The SEC’s charges actually allege that Dr. Frost liked to trade in the shares of thinly traded micro cap biotechs, and that this trading eventually because fraudulent when he began to collude with other business people to manipulate the share prices, instead of letting a free and fair market determine the share prices. Opko was named in the suits because the SEC believes that he used Opko as a vehicle to trade these smaller micro cap shares.  Although these charges fly in the face of simple logic (the supposed gains from the “schemes” would have amounted to .01% of the billionaire’s net worth) it’s not impossible that Dr. Frost’s stock trading side hobby got out of control. But these allegations should be evaluated SEPARATELY from the overall merit of Opko. Opko employees hundreds of people, and many more thousands trust the company with their lives. Even if Dr. Frost somehow used Opko corporate resources for an ill conceived share trading misadventure, that DOES NOT mean that Opko has suddenly become some kind of mafia like enterprise. The news media has exaggerated the extent to which any of this news is relevant to Opko, and investors have been punished accordingly.


 4) We will never know the full truth.

It’s critical to remember, that the SEC has filed CIVIL charges against both Opko and Dr Frost. These are not the same as criminal charges, in several ways. First, the allegations are currently not serious enough for anyone to go to jail. The worst that would happen are fines and prohibitions on certains kinds of professional activities for the accused. Secondly, the burden of proof is much lower than in any criminal proceedings. It’s much easier for the SEC to level unsubstantiated charges, because in Civil cases they only would have to prove that Dr. Frost was “most likely” guilty, as opposed to the “beyond a shadow of a doubt” that we all know about in the criminal world.

Most importantly, the SEC will probably never have to prove anything, and they know it. 95% of these cases are settled out of court, because it just makes mathematical sense. Although Dr. Frost has pledged to fight as long as necessary to clear his name, he knows that the very whiff of impropriety has damaged the value of his Opko shareholdings, and that his employees and fellow shareholders are in agony. Assuming he truly believes in the company that he has struggled to build from $0 in revenue, he knows that the negative publicity surrounding this incident seriously impairs Opko’s progress. The fines he would likely have to pay to settle the case will pail in comparison to the damage to the value of his Opko shareholdings. It just makes simple mathematical sense for him to settle. It will be a high publicity victory for some young career climbing attorney at the SEC, and Frost and his  shareholders will be able to move on with life.  Pretty good deal for the SEC, isn’t it? If you were trying to make a name  for yourself at the SEC, wouldn’t you have filed charges as well?

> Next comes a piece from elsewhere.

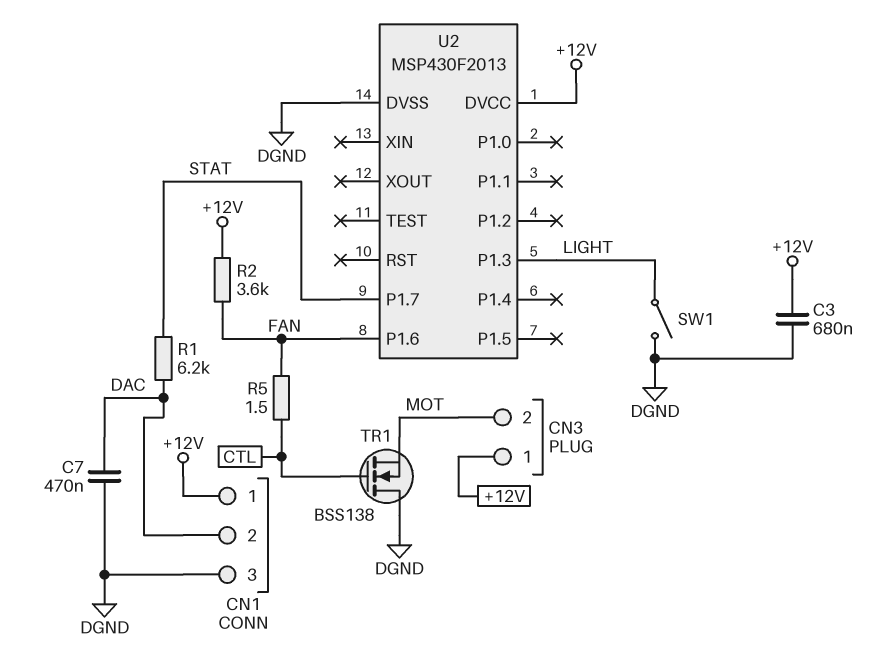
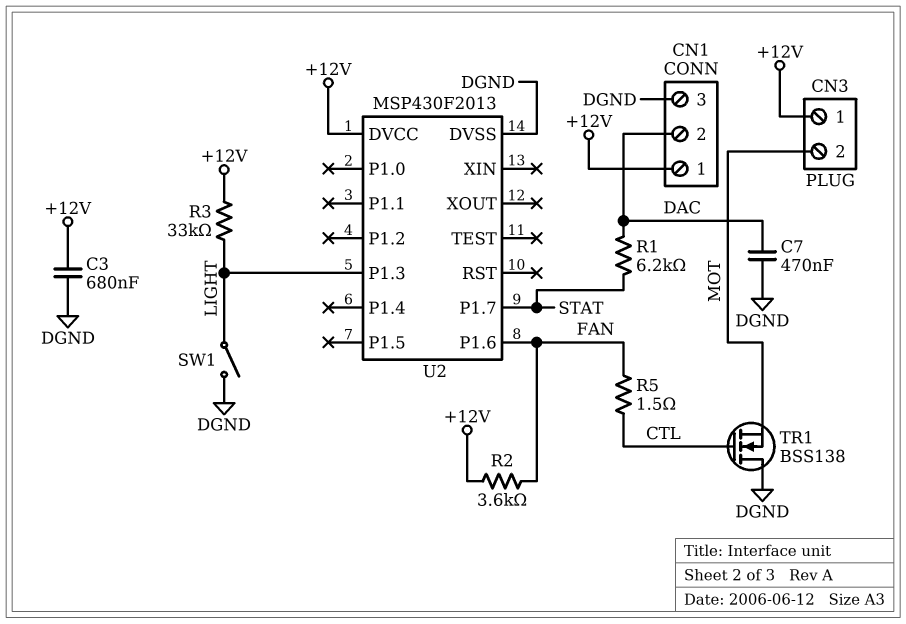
R3: none -> 33k (+12V, LIGHT)

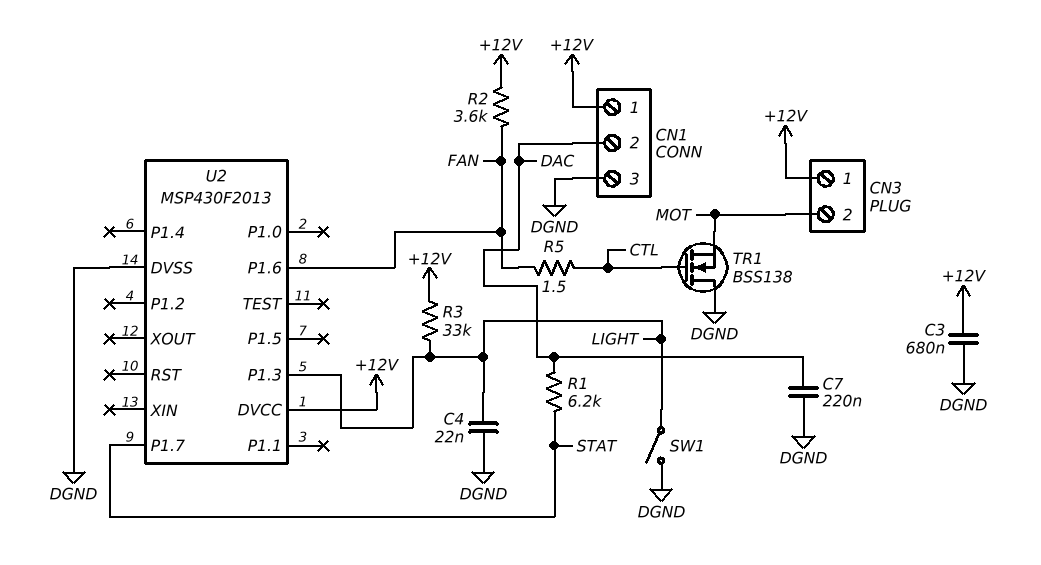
C4: none -> 22nF (DGND, LIGHT)
C7: 470nF (DAC, DGND) -> 220nF (DAC, DGND)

If you choose to dump your Opko shares, do it because the 4K score test has been a commercial disappointment, or do it because you don’t want to own shares in a laboratory that keeps bleeding revenue. But think twice before you allow media induced panic to lock in any paper loses you may have.  Investing in Biotech is always a roller coaster ride, and the riches eventually go to those with a strong stomach. The perilous journey that is Opko is no exception!